I have seen them at tj max and shoe station etc but i dunno if they are the knock off brand or real deal


----------



## ohnutsitsCAITY (Apr 2, 2009)

Yeah that's where I got the image from, but I think they are a knock off of another shoe. The ones I see all the time are just plain black and the sole of the shoe doesn't have that spot of white on them, they are just plain.
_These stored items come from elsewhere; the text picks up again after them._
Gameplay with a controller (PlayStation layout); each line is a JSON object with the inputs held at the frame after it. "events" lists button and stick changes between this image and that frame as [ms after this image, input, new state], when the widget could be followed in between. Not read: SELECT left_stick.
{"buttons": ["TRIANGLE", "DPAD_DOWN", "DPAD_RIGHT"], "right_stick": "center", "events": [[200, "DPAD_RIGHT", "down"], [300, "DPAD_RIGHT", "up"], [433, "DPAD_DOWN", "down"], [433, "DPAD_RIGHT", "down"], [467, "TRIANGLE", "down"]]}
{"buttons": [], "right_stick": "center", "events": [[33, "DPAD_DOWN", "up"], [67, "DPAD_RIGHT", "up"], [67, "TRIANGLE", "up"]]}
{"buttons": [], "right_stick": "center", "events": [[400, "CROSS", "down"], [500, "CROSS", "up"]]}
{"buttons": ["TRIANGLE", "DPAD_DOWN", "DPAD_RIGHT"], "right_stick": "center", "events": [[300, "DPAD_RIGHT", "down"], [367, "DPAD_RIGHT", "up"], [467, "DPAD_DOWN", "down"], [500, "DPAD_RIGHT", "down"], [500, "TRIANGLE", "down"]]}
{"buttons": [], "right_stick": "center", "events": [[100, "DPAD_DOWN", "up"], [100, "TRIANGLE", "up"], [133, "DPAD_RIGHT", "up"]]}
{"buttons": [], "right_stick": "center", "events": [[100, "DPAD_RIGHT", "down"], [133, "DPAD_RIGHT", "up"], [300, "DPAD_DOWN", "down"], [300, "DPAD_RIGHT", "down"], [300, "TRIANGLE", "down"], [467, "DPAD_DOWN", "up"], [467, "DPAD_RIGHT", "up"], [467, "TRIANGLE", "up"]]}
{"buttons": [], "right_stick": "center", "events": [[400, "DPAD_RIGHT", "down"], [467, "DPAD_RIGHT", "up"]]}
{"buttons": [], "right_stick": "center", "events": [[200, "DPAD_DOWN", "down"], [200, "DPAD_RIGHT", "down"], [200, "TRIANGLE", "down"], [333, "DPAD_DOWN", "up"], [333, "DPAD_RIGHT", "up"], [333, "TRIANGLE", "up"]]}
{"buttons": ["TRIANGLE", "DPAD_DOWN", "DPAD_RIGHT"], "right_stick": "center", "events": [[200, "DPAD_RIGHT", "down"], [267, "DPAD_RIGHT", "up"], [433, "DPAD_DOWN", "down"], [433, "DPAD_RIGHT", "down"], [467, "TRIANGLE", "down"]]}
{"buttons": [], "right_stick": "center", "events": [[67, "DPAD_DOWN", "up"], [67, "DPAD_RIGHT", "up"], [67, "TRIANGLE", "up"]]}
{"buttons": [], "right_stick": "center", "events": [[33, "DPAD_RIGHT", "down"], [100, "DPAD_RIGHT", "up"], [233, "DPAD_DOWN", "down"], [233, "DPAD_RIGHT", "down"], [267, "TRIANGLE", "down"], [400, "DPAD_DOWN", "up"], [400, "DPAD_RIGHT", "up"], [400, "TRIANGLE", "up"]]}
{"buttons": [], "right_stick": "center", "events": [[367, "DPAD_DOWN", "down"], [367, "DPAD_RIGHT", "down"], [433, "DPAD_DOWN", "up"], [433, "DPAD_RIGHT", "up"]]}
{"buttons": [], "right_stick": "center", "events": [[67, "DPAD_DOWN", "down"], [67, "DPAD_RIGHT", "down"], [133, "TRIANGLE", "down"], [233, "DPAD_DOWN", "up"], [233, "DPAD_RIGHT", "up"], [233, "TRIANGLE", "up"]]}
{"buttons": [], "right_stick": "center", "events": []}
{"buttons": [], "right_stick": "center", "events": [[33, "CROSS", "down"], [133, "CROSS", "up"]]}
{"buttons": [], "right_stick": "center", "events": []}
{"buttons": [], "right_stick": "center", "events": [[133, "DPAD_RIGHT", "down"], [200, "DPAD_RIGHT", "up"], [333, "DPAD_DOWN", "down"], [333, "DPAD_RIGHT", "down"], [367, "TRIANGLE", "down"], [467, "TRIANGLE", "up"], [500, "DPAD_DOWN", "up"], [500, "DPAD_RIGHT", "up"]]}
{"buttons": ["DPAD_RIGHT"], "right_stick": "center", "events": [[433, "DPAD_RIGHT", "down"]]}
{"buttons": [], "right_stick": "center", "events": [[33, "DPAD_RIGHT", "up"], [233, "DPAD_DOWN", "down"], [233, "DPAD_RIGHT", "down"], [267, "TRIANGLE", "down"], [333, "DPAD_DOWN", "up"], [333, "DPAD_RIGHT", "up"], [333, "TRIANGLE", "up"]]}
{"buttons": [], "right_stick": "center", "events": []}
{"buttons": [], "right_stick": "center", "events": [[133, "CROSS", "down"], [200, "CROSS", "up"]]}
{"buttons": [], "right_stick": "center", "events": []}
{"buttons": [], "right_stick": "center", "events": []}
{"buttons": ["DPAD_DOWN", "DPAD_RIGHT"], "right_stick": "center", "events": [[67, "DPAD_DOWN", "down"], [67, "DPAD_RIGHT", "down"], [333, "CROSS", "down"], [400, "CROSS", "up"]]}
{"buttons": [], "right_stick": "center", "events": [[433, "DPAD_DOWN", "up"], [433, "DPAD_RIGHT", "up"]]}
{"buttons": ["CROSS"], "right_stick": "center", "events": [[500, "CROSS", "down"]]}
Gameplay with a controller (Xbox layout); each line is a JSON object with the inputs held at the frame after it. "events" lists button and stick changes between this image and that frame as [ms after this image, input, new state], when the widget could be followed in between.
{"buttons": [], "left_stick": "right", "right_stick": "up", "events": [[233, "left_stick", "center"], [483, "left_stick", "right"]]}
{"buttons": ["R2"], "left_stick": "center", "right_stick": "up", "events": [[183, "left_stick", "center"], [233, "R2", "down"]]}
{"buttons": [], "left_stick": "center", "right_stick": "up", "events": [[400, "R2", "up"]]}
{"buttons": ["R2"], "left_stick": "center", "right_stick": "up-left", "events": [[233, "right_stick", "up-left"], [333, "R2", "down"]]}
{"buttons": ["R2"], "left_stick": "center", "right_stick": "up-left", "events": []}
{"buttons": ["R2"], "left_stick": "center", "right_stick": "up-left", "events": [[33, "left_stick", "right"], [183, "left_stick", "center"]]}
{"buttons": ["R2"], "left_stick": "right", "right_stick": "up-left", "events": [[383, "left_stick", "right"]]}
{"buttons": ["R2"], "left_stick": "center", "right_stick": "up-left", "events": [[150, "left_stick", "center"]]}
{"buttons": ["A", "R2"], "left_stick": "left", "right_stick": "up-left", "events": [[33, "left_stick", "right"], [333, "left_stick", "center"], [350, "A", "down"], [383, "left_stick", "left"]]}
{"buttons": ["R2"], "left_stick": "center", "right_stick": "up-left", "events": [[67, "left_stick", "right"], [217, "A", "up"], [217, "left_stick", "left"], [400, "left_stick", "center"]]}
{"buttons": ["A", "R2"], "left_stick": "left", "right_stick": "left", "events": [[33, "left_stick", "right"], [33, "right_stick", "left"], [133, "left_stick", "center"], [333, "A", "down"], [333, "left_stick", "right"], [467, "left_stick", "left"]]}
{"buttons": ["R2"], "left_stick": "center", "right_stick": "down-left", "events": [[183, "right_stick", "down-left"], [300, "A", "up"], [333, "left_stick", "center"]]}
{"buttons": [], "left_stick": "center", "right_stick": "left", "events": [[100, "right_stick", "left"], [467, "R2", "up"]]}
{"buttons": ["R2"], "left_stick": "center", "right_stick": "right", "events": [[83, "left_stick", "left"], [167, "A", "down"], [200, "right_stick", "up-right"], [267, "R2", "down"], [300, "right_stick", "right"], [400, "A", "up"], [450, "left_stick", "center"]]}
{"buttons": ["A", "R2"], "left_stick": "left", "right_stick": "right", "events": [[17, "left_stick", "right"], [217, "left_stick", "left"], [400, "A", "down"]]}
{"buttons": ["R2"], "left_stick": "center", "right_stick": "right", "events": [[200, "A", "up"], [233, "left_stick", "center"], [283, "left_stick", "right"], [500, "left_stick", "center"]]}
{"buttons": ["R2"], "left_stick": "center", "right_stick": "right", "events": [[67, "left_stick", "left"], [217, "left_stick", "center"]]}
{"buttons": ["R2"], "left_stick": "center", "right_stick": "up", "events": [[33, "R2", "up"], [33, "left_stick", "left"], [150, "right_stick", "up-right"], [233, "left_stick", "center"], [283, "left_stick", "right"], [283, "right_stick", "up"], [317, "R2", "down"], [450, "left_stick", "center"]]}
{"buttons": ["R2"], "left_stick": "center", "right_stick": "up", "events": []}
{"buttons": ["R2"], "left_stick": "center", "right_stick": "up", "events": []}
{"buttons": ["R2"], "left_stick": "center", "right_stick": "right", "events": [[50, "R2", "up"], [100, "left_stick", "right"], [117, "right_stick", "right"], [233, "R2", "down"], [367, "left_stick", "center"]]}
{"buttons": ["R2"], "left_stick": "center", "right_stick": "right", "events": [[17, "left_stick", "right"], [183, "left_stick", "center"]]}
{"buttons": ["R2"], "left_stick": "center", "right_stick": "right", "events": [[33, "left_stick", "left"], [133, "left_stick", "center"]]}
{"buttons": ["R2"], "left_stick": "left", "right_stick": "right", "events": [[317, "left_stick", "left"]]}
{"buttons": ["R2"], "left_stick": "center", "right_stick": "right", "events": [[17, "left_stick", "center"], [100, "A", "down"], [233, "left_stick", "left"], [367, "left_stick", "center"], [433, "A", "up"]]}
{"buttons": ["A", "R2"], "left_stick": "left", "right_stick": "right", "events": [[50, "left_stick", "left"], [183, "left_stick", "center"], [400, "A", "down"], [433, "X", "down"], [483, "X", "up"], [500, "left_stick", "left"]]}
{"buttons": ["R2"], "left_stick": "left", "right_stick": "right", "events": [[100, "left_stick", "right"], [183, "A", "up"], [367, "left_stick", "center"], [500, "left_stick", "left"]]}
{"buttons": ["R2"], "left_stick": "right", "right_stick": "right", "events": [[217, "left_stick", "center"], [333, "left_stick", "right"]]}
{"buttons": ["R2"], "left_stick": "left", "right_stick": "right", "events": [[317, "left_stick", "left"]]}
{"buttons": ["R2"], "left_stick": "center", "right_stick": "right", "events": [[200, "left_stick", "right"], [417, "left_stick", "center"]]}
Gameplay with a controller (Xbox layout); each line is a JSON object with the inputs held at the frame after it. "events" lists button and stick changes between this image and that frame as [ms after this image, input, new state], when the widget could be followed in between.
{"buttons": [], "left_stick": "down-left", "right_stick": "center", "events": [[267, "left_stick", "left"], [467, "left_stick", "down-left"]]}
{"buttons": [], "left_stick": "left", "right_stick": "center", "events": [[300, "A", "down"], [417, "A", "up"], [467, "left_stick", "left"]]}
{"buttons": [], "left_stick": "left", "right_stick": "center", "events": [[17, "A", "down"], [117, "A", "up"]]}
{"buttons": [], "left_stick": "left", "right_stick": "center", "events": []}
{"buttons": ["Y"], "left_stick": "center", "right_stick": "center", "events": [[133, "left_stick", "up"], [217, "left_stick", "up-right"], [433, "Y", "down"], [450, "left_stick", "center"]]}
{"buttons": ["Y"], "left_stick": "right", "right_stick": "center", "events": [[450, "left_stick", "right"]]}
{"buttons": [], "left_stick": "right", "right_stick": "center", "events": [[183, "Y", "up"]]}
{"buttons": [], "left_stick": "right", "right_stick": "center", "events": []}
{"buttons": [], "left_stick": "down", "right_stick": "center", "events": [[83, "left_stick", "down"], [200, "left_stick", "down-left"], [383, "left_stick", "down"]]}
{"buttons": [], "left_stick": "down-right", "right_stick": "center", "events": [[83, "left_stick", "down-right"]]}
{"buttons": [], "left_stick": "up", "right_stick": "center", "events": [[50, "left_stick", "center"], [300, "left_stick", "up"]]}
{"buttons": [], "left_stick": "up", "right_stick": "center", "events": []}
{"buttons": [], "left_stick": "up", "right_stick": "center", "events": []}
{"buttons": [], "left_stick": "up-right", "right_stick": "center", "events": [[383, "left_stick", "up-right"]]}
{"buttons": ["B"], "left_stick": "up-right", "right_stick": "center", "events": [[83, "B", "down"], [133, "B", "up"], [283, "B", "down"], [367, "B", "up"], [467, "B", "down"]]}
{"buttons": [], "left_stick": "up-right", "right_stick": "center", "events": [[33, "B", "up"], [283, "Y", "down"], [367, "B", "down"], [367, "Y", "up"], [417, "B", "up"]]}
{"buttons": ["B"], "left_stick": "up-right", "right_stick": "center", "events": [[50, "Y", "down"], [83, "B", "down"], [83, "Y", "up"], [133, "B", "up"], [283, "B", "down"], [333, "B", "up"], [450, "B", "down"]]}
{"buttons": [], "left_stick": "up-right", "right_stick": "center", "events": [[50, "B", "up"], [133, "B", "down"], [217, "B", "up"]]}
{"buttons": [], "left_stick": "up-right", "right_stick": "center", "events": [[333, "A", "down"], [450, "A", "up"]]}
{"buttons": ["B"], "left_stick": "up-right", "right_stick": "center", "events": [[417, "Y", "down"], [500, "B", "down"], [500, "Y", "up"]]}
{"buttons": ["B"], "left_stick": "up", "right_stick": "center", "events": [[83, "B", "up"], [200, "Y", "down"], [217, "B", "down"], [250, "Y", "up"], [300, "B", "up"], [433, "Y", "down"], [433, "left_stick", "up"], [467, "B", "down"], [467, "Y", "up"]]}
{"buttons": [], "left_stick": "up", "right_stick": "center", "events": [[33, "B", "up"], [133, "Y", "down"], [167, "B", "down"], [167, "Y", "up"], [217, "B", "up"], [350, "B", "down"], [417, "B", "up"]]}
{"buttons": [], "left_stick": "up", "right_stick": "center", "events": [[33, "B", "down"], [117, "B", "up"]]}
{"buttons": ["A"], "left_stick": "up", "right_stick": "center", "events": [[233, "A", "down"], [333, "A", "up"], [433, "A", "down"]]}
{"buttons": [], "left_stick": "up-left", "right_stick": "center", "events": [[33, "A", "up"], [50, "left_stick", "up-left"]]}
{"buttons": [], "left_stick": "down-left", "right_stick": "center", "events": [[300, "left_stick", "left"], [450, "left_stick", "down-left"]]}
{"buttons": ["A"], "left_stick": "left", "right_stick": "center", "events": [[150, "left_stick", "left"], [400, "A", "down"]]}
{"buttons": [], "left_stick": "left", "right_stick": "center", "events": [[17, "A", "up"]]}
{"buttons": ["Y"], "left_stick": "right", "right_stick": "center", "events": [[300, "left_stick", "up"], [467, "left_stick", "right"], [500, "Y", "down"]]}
These shoes are driving me crazy!! 
	

	
	
		
		

		
		
	


	







Thanks though. :]


----------



## joey444 (Apr 2, 2009)

I think the real ones are from Steve Madden from last year.  My sister has them in white and I have them with a little heel in brown.  Coach had them too.  I bought mine at Macys so they may still have them in macys.com if not maybe stevemadden.com??  HTH


----------



## ohnutsitsCAITY (Apr 2, 2009)

Quote:

   Originally Posted by *joey444* 

 
_I think the real ones are from Steve Madden from last year.  My sister has them in white and I have them with a little heel in brown.  Coach had them too.  I bought mine at Macys so they may still have them in macys.com if not maybe stevemadden.com??  HTH_

 

Just looked them up, these are the ones I was looking for! Thank you!!


----------



## xxManBeaterxx (Apr 2, 2009)

Ah i got those sandals!  I got them from Aldo, by steve madden.  I bought this at 40% off a few months ago!


----------



## ohnutsitsCAITY (Apr 2, 2009)

Yeah. I'm going to check my TJ Maxx for them first. If not I'll try Aldo (although If you got them their on sale a few months ago, I doubt they'll be there now). And if I can't find them, I might try Zappos, but I'm a bit iffy on the whole "order your shoes online without trying them on" thing.


----------



## Lambchop (Apr 3, 2009)

Steve Madden runs pretty true to size for me. And Zappos has the mother of all return policies if they didn't work out for some reason.


----------